PROBLEM REQUIREMENTS: Please print every line of the records below word for word, changing nothing.

DATASET EXCERPTS:
▼▼▼

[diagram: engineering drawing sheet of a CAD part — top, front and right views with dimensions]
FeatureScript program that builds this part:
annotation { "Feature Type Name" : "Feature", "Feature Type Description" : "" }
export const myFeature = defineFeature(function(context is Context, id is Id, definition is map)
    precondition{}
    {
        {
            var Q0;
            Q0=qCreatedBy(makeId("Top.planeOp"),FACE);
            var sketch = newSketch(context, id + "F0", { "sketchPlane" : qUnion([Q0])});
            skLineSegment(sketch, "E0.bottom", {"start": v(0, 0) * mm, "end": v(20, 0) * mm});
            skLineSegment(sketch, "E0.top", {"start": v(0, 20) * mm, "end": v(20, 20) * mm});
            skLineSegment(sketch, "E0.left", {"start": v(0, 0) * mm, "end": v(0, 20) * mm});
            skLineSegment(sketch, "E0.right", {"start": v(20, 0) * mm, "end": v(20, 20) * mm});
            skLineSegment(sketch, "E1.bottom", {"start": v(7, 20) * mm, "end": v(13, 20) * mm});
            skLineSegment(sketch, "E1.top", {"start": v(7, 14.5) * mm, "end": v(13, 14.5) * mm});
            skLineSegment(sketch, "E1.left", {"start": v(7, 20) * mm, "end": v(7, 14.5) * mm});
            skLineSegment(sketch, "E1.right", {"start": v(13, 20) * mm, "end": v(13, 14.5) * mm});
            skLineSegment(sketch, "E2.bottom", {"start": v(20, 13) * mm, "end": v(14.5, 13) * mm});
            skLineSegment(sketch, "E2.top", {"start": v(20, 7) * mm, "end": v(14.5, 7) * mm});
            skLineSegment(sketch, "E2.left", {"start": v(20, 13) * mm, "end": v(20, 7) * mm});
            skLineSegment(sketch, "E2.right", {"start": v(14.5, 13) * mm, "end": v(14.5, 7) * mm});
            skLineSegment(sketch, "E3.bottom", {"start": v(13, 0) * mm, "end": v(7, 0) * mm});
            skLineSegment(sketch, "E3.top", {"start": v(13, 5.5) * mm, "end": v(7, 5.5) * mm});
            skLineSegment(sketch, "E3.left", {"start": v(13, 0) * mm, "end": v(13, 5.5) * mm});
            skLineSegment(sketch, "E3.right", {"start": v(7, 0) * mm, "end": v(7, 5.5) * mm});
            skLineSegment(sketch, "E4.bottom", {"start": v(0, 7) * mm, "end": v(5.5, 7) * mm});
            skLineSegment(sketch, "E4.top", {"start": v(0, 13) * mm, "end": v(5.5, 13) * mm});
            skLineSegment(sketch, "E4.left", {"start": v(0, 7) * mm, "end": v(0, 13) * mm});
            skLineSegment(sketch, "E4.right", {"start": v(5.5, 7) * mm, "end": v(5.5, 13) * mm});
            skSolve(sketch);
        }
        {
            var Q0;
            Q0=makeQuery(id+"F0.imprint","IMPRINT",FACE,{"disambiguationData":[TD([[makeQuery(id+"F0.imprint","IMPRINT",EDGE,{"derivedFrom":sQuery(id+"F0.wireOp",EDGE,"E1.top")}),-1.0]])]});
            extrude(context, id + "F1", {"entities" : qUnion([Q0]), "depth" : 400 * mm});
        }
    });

▲▲▲

FINAL ANSWER:
[diagram: engineering drawing sheet of a CAD part — top, front and right views with dimensions]
FeatureScript program that builds this part:
annotation { "Feature Type Name" : "Feature", "Feature Type Description" : "" }
export const myFeature = defineFeature(function(context is Context, id is Id, definition is map)
    precondition{}
    {
        {
            var Q0;
            Q0=qCreatedBy(makeId("Top.planeOp"),FACE);
            var sketch = newSketch(context, id + "F0", { "sketchPlane" : qUnion([Q0])});
            skLineSegment(sketch, "E0.bottom", {"start": v(0, 0) * mm, "end": v(20, 0) * mm});
            skLineSegment(sketch, "E0.top", {"start": v(0, 20) * mm, "end": v(20, 20) * mm});
            skLineSegment(sketch, "E0.left", {"start": v(0, 0) * mm, "end": v(0, 20) * mm});
            skLineSegment(sketch, "E0.right", {"start": v(20, 0) * mm, "end": v(20, 20) * mm});
            skLineSegment(sketch, "E1.bottom", {"start": v(7, 20) * mm, "end": v(13, 20) * mm});
            skLineSegment(sketch, "E1.top", {"start": v(7, 14.5) * mm, "end": v(13, 14.5) * mm});
            skLineSegment(sketch, "E1.left", {"start": v(7, 20) * mm, "end": v(7, 14.5) * mm});
            skLineSegment(sketch, "E1.right", {"start": v(13, 20) * mm, "end": v(13, 14.5) * mm});
            skLineSegment(sketch, "E2.bottom", {"start": v(20, 13) * mm, "end": v(14.5, 13) * mm});
            skLineSegment(sketch, "E2.top", {"start": v(20, 7) * mm, "end": v(14.5, 7) * mm});
            skLineSegment(sketch, "E2.left", {"start": v(20, 13) * mm, "end": v(20, 7) * mm});
            skLineSegment(sketch, "E2.right", {"start": v(14.5, 13) * mm, "end": v(14.5, 7) * mm});
            skLineSegment(sketch, "E3.bottom", {"start": v(13, 0) * mm, "end": v(7, 0) * mm});
            skLineSegment(sketch, "E3.top", {"start": v(13, 5.5) * mm, "end": v(7, 5.5) * mm});
            skLineSegment(sketch, "E3.left", {"start": v(13, 0) * mm, "end": v(13, 5.5) * mm});
            skLineSegment(sketch, "E3.right", {"start": v(7, 0) * mm, "end": v(7, 5.5) * mm});
            skLineSegment(sketch, "E4.bottom", {"start": v(0, 7) * mm, "end": v(5.5, 7) * mm});
            skLineSegment(sketch, "E4.top", {"start": v(0, 13) * mm, "end": v(5.5, 13) * mm});
            skLineSegment(sketch, "E4.left", {"start": v(0, 7) * mm, "end": v(0, 13) * mm});
            skLineSegment(sketch, "E4.right", {"start": v(5.5, 7) * mm, "end": v(5.5, 13) * mm});
            skSolve(sketch);
        }
        {
            var Q0;
            Q0=makeQuery(id+"F0.imprint","IMPRINT",FACE,{"disambiguationData":[TD([[makeQuery(id+"F0.imprint","IMPRINT",EDGE,{"derivedFrom":sQuery(id+"F0.wireOp",EDGE,"E1.top")}),-1.0]])]});
            extrude(context, id + "F1", {"entities" : qUnion([Q0]), "depth" : 400 * mm});
        }
    });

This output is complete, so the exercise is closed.